Почему вы не обратились ко мне за помощью?
– Ни к чему рисоваться, Михаил. Практически Сергей сам уладил свои дела. Когда на следствие давит ФСБ, возникают нежелательные вопросы, следствие может заинтересоваться, откуда такие связи у простого смертного.
– Центровой известной баскетбольной команды не простой смертный, – возразил Рожнов. – А давление оказали бы на другом уровне, если хочешь, на государственном. Не забывай, что вы работаете на правительство. Хотя деньги получаете из фонда департамента.
– Может быть, – уклончиво ответил Олег, поймав себя на мысли, что они разговаривают так, как если бы их подслушивали. – Сергей, как и полагается, все рассказал мне, и мы решили, что может сложиться нежелательная ситуация, при которой коса найдет на камень. Пусть лучше один окажется со связями, а другой с деньгами. В последнем случае – это Сергей.
– А с потерпевшим не пробовали говорить? – в голосе и на лице полковника сохранялось недовольство.
– Что толку? Потерпевший не принадлежит сам себе, даже во время игры им руководит отец, то бишь главный тренер. А твои связи и влияние, с одной стороны, навредили бы Алексею, играющему за «Динамо». Это спортобщество относится к МВД. И там не любят, когда в их даже спортивные дела вмешиваются посторонние силовые структуры. Тем более служба безопасности. Странная вышла бы претензия: мол, вы давите на своего же, милицейского парня. Вы это прекратите! Так что ли, Михаил? Не исключено, что Алексею за стукачество в инородную организацию совсем осложнили бы жизнь.

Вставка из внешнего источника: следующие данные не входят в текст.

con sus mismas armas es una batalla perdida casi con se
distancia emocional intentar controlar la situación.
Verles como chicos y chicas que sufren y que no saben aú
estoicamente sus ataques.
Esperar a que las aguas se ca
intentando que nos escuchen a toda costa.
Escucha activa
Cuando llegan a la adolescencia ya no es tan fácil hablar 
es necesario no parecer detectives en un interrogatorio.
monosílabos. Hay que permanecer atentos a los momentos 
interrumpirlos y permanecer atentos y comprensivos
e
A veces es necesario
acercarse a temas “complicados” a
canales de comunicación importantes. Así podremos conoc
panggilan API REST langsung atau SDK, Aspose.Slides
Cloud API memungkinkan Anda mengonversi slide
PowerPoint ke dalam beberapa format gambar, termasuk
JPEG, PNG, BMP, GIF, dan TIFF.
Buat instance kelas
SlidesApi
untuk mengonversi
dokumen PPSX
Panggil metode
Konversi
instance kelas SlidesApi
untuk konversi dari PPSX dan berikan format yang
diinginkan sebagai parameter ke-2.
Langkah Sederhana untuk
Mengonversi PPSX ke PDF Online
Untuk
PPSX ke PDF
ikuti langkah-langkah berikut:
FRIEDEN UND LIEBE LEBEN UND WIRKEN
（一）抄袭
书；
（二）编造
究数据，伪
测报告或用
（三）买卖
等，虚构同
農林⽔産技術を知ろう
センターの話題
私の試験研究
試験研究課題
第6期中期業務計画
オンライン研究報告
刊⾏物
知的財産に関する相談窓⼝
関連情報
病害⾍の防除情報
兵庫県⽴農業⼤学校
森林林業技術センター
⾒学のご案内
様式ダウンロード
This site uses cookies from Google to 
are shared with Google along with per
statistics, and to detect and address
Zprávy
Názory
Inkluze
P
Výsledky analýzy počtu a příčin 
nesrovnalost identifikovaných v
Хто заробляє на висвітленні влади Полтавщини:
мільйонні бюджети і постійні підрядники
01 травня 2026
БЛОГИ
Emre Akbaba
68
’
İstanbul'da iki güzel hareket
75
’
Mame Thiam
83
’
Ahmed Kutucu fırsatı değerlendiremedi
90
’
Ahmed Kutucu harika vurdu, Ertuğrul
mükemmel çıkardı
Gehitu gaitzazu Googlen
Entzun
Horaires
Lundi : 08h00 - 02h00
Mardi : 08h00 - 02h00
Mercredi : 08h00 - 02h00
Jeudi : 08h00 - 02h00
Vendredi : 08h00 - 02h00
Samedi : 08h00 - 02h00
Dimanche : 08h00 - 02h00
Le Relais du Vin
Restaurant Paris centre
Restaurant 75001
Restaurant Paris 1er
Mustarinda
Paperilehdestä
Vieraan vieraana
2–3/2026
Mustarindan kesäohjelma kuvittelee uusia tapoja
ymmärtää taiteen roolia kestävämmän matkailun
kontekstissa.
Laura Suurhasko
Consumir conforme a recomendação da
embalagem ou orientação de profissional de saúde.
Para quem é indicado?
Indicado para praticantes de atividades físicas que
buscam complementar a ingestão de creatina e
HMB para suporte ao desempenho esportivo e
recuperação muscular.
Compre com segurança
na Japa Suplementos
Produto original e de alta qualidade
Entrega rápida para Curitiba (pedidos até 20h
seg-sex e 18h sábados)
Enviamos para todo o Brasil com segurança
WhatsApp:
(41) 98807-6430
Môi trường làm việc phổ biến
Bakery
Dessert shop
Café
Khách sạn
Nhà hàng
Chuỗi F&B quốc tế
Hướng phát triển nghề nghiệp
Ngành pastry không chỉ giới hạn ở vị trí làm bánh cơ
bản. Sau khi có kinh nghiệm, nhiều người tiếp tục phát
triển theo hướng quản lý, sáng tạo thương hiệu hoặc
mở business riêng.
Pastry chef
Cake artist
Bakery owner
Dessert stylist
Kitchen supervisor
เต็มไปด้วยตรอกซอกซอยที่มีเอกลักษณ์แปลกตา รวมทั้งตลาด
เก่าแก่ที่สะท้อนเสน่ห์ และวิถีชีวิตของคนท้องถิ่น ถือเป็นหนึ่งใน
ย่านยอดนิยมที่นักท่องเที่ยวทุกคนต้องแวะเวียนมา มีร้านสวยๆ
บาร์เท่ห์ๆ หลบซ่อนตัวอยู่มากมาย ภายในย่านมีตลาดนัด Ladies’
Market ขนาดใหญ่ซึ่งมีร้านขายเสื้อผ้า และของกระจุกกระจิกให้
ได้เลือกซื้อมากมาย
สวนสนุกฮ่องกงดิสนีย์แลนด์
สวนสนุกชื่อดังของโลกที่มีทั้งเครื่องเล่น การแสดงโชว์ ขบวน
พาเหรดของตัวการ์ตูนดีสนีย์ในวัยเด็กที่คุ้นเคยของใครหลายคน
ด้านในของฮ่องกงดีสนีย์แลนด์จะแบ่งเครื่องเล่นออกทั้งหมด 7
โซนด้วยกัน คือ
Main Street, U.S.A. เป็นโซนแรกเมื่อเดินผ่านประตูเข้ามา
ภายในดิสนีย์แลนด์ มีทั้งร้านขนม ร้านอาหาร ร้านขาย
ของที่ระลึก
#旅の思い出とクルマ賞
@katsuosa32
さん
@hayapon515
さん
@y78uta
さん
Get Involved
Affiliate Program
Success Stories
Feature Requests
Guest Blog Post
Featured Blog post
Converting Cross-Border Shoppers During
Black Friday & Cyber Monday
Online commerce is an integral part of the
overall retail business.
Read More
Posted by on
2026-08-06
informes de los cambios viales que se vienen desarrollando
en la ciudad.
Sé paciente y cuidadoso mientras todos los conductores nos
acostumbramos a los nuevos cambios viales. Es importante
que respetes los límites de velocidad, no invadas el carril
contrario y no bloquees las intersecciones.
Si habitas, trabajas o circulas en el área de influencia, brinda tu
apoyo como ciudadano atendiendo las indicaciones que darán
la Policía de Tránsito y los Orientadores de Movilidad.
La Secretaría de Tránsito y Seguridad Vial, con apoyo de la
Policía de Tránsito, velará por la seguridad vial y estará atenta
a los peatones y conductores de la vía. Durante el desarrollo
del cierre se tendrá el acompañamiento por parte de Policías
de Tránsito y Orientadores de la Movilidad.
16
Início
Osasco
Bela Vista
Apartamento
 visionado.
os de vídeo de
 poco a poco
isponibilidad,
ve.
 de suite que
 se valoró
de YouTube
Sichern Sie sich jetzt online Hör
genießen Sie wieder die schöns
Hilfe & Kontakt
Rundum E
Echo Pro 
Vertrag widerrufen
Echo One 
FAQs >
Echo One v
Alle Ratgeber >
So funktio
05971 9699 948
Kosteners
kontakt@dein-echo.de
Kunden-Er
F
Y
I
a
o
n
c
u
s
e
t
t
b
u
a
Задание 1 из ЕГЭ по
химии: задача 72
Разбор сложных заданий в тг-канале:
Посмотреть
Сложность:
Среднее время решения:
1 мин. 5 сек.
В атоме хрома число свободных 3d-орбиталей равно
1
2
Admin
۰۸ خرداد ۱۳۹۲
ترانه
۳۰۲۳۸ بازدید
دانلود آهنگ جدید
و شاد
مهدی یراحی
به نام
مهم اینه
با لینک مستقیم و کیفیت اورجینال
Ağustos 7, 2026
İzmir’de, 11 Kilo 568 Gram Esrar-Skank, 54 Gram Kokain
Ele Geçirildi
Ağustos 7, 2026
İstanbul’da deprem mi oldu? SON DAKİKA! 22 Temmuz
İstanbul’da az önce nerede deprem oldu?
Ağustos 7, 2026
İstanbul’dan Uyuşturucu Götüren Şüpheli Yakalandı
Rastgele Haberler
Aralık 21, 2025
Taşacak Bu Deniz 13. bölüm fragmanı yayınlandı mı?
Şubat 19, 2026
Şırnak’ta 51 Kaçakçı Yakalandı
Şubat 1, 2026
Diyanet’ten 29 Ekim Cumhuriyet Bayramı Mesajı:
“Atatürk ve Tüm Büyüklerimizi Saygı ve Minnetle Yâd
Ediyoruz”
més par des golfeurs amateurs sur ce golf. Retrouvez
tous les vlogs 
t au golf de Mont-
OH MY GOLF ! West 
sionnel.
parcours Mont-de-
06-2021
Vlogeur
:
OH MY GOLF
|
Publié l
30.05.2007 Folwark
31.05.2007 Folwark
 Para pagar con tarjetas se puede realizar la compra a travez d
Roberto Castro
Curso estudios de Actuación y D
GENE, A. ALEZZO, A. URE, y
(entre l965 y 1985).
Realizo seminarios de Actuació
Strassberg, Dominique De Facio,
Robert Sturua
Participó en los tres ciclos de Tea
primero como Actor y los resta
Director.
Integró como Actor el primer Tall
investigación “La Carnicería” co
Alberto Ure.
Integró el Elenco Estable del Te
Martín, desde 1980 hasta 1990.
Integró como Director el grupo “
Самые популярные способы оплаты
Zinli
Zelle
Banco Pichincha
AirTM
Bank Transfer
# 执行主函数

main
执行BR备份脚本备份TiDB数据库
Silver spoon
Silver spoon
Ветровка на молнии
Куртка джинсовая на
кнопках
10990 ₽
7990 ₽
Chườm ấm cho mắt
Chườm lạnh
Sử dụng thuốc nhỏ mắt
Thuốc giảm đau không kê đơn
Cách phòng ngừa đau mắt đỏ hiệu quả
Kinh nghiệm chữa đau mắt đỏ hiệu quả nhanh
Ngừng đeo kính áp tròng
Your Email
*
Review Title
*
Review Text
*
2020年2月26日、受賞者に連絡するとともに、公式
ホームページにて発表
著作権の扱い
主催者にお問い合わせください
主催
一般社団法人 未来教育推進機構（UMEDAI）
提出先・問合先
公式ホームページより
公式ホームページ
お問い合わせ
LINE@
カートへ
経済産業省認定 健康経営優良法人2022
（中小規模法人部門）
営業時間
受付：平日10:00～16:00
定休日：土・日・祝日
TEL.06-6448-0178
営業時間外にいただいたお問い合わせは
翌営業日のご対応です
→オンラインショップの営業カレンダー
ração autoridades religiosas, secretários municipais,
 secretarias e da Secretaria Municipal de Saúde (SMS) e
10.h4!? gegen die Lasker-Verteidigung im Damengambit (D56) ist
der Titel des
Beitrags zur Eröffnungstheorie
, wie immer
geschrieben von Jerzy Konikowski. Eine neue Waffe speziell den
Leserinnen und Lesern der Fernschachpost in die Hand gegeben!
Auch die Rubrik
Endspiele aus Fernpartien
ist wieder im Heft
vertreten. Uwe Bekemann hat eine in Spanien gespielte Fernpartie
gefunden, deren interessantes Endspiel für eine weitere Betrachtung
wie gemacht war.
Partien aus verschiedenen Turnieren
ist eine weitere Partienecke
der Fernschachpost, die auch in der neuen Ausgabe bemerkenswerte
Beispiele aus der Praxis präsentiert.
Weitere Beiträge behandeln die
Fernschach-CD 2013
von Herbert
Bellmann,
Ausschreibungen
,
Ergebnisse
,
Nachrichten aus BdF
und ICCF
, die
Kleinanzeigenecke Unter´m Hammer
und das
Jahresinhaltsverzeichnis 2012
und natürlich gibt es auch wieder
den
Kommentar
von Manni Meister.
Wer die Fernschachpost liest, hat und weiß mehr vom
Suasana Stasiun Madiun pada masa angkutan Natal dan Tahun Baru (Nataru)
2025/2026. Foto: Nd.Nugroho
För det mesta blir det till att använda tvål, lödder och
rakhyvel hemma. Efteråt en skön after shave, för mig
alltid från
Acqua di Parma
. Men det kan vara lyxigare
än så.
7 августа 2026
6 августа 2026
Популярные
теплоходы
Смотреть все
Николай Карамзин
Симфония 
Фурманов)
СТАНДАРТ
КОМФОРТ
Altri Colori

– Пожалуй, ты прав, – нехотя согласился полковник.
– Не «пожалуй», Миша, я прав на все сто.
– К кому Белоногов обратился за помощью? – поинтересовался Рожнов.
– К судье из районного суда. Обычная взятка.
– Фамилия судьи? – спросил полковник тоном, не требующим возражений.
– Ширяева Валентина Петровна. У нее самой возникли трудности, так что в этом деле родился обоюдный интерес: она нужна Белоногову, он – ей. Завтра все и разрешится.
– Ну-ну...
Олег отметил, что начальник довольно продолжительное время не перестает хмуриться. Переложив штапики в другую руку, полковник потребовал:
– Расскажи, что за обоюдный интерес. Мне не нравится, когда мои люди самовольно контактируют с кем-то из казенных людей. Потом хотелось бы узнать, почему ты не доложил мне обо всем вовремя. И еще один вопрос. Я заметил, что ты меня стал недолюбливать. Это оттого, что я превратился в твоего начальника?
Шустов пожал плечами.
– Наверное, дело не в тебе лично, Миша. Я вообще не люблю начальство.
– Ну, хорошо... Сергей случайно не рассказал своему брату, где и кем он работает?
– Лишний вопрос, – нехотя ответил Шустов. – Поговорим на эту тему после операции, ладно?
– Нет, – жестко отрезал Рожнов. – И еще я хочу, чтобы ты знал: я недоволен тобой. Ты прибавляешь мне работы. И так, чтобы повидаться с тобой, в общей сложности я провожу за рулем два с половиной часа. Между прочим, я подумываю о том, чтобы перевести вас ближе к столице или в саму Москву.
– Мне кажется, ты этого не сделаешь.
Полковник что-то пробурчал себе под нос и возобновил разговор:
– Итак, что за неприятности у Ширяевой?
6
На следующий день ровно в восемь часов утра, приняв ванну и уложив волосы феном, Ширяева вышла на балкон и сразу же увидела у подъезда фигуру Сергея Белоногова. Она окликнула его по имени и показала рукой, чтобы тот поднялся.
На кухонном столе стояла чашка с кофе, в пепельнице тлела сигарета. Валентина предложила гостю стул и взяла чашку в руки.
– Я принес, – парень сделал попытку вынуть из полиэтиленового пакета газетный сверток.
– Одну минуту, – остановила его Ширяева, – не так быстро.
Предостережение судьи показалось Белоногову неуместным, словно он собирался извлечь из пакета ствол. Сергей приподнял бровь: «Что-то не так?»
Валентина, отвечая на его немой вопрос, пожала плечами.
– Сейчас я допью кофе, и мы с вами прогуляемся. Не против?